To understand what mRNA is, we have to look at the entire cell. All cells contain DNA genomes, these hold the genes that sustain life. Genes provide specific instructions to make a protein, and the protein carries out a particular function or job to keep the cell running properly.
Let’s look at the genome as a set of instructions, like a cookbook. If only one set of instructions was needed, for example if your friend just wanted to make the chocolate cake recipe, it would not make sense to give them your entire cookbook. You would make them a copy of the exact chocolate cake recipe they want. In this cook book, chocolate cake example, the MRNA acts as the copy of the chocolate cake recipe from the complete cook book. If the researchers are simply trying to make a single protein, or your friend is simply trying to make a chocolate cake, using mRNA provides the specific protein, or the copy of the recipe provides the exact chocolate cake recipe. This makes it easier and quicker than working with the complete volumes of information in your genome, or in this example sifting through the entire cookbook.
How does mRNA work with COVID-19 vaccine development?

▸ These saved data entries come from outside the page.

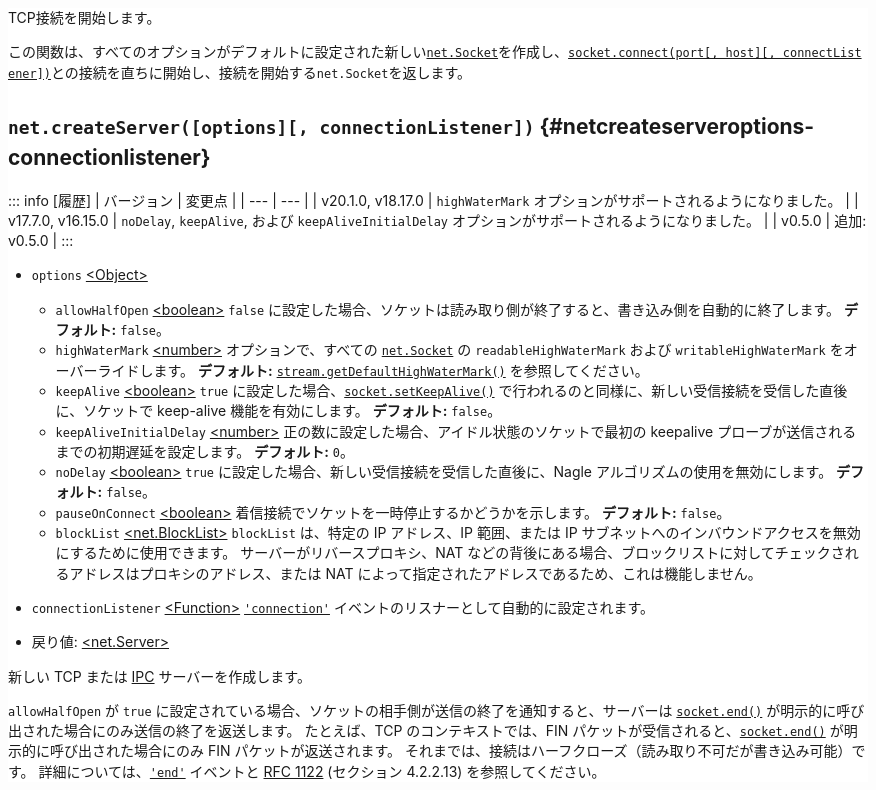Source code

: TCP接続を開始します。

この関数は、すべてのオプションがデフォルトに設定された新しい[`net.Socket`](/ja/nodejs/api/net#class-netsocket)を作成し、[`socket.connect(port[, host][, connectListener])`](/ja/nodejs/api/net#socketconnectport-host-connectlistener)との接続を直ちに開始し、接続を開始する`net.Socket`を返します。


## `net.createServer([options][, connectionListener])` {#netcreateserveroptions-connectionlistener}

::: info [履歴]
| バージョン | 変更点 |
| --- | --- |
| v20.1.0, v18.17.0 | `highWaterMark` オプションがサポートされるようになりました。 |
| v17.7.0, v16.15.0 | `noDelay`, `keepAlive`, および `keepAliveInitialDelay` オプションがサポートされるようになりました。 |
| v0.5.0 | 追加: v0.5.0 |
:::

-  `options` [\<Object\>](https://developer.mozilla.org/en-US/docs/Web/JavaScript/Reference/Global_Objects/Object)
    - `allowHalfOpen` [\<boolean\>](https://developer.mozilla.org/en-US/docs/Web/JavaScript/Data_structures#Boolean_type) `false` に設定した場合、ソケットは読み取り側が終了すると、書き込み側を自動的に終了します。 **デフォルト:** `false`。
    - `highWaterMark` [\<number\>](https://developer.mozilla.org/en-US/docs/Web/JavaScript/Data_structures#Number_type) オプションで、すべての [`net.Socket`](/ja/nodejs/api/net#class-netsocket) の `readableHighWaterMark` および `writableHighWaterMark` をオーバーライドします。 **デフォルト:** [`stream.getDefaultHighWaterMark()`](/ja/nodejs/api/stream#streamgetdefaulthighwatermarkobjectmode) を参照してください。
    - `keepAlive` [\<boolean\>](https://developer.mozilla.org/en-US/docs/Web/JavaScript/Data_structures#Boolean_type) `true` に設定した場合、[`socket.setKeepAlive()`](/ja/nodejs/api/net#socketsetkeepaliveenable-initialdelay) で行われるのと同様に、新しい受信接続を受信した直後に、ソケットで keep-alive 機能を有効にします。 **デフォルト:** `false`。
    - `keepAliveInitialDelay` [\<number\>](https://developer.mozilla.org/en-US/docs/Web/JavaScript/Data_structures#Number_type) 正の数に設定した場合、アイドル状態のソケットで最初の keepalive プローブが送信されるまでの初期遅延を設定します。 **デフォルト:** `0`。
    - `noDelay` [\<boolean\>](https://developer.mozilla.org/en-US/docs/Web/JavaScript/Data_structures#Boolean_type) `true` に設定した場合、新しい受信接続を受信した直後に、Nagle アルゴリズムの使用を無効にします。 **デフォルト:** `false`。
    - `pauseOnConnect` [\<boolean\>](https://developer.mozilla.org/en-US/docs/Web/JavaScript/Data_structures#Boolean_type) 着信接続でソケットを一時停止するかどうかを示します。 **デフォルト:** `false`。
    - `blockList` [\<net.BlockList\>](/ja/nodejs/api/net#class-netblocklist) `blockList` は、特定の IP アドレス、IP 範囲、または IP サブネットへのインバウンドアクセスを無効にするために使用できます。 サーバーがリバースプロキシ、NAT などの背後にある場合、ブロックリストに対してチェックされるアドレスはプロキシのアドレス、または NAT によって指定されたアドレスであるため、これは機能しません。


-  `connectionListener` [\<Function\>](https://developer.mozilla.org/en-US/docs/Web/JavaScript/Reference/Global_Objects/Function) [`'connection'`](/ja/nodejs/api/net#event-connection) イベントのリスナーとして自動的に設定されます。
-  戻り値: [\<net.Server\>](/ja/nodejs/api/net#class-netserver)

新しい TCP または [IPC](/ja/nodejs/api/net#ipc-support) サーバーを作成します。

`allowHalfOpen` が `true` に設定されている場合、ソケットの相手側が送信の終了を通知すると、サーバーは [`socket.end()`](/ja/nodejs/api/net#socketenddata-encoding-callback) が明示的に呼び出された場合にのみ送信の終了を返送します。 たとえば、TCP のコンテキストでは、FIN パケットが受信されると、[`socket.end()`](/ja/nodejs/api/net#socketenddata-encoding-callback) が明示的に呼び出された場合にのみ FIN パケットが返送されます。 それまでは、接続はハーフクローズ（読み取り不可だが書き込み可能）です。 詳細については、[`'end'`](/ja/nodejs/api/net#event-end) イベントと [RFC 1122](https://tools.ietf.org/html/rfc1122) (セクション 4.2.2.13) を参照してください。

To understand how mRNA technology works in COVID-19 vaccine development, we first need to understand how coronavirus infects the body. Taking a look at coronavirus, the outside is made up of spiked proteins. These proteins are easily identifiable for the immune system to recognize and attack. The infection begins when coronavirus binds to a host cell. At this point, coronavirus is inserting its genetic makeup into the cell via the spike proteins, this allows it to reproduce and spread. A virus cannot reproduce on its own, it needs these spike proteins in order to insert itself into host cells. This is where vaccine researchers come in, they make antibodies against the spike protein. If cells produce antibodies that interfere with the spike proteins, they can prevent infection of the disease.
How do these mRNA vaccines protect you? When the mRNA is introduced to a host cell, the mRNA machinery makes the viral spike protein and presents it to the immune system in order to trigger a response. By using this process, there is no actual infectious material introduced into the body. These vaccines do not contain a live virus and carry no risk of causing disease in the vaccinated person.
How else has mRNA been used in research and health?
While the COVID-19 mRNA vaccines are the first of their kind, researchers have studied mRNA’s potential therapeutic uses for years. mRNA has allowed researchers the ability to treat severe allergies, rare diseases when the body lacks to make a certain protein, and enzyme replacement therapy by providing mRNA for a protein’s need. These COVID-19 vaccines are only the beginning of many ways mRNA technology can revolutionize the way we treat disease and improve human health.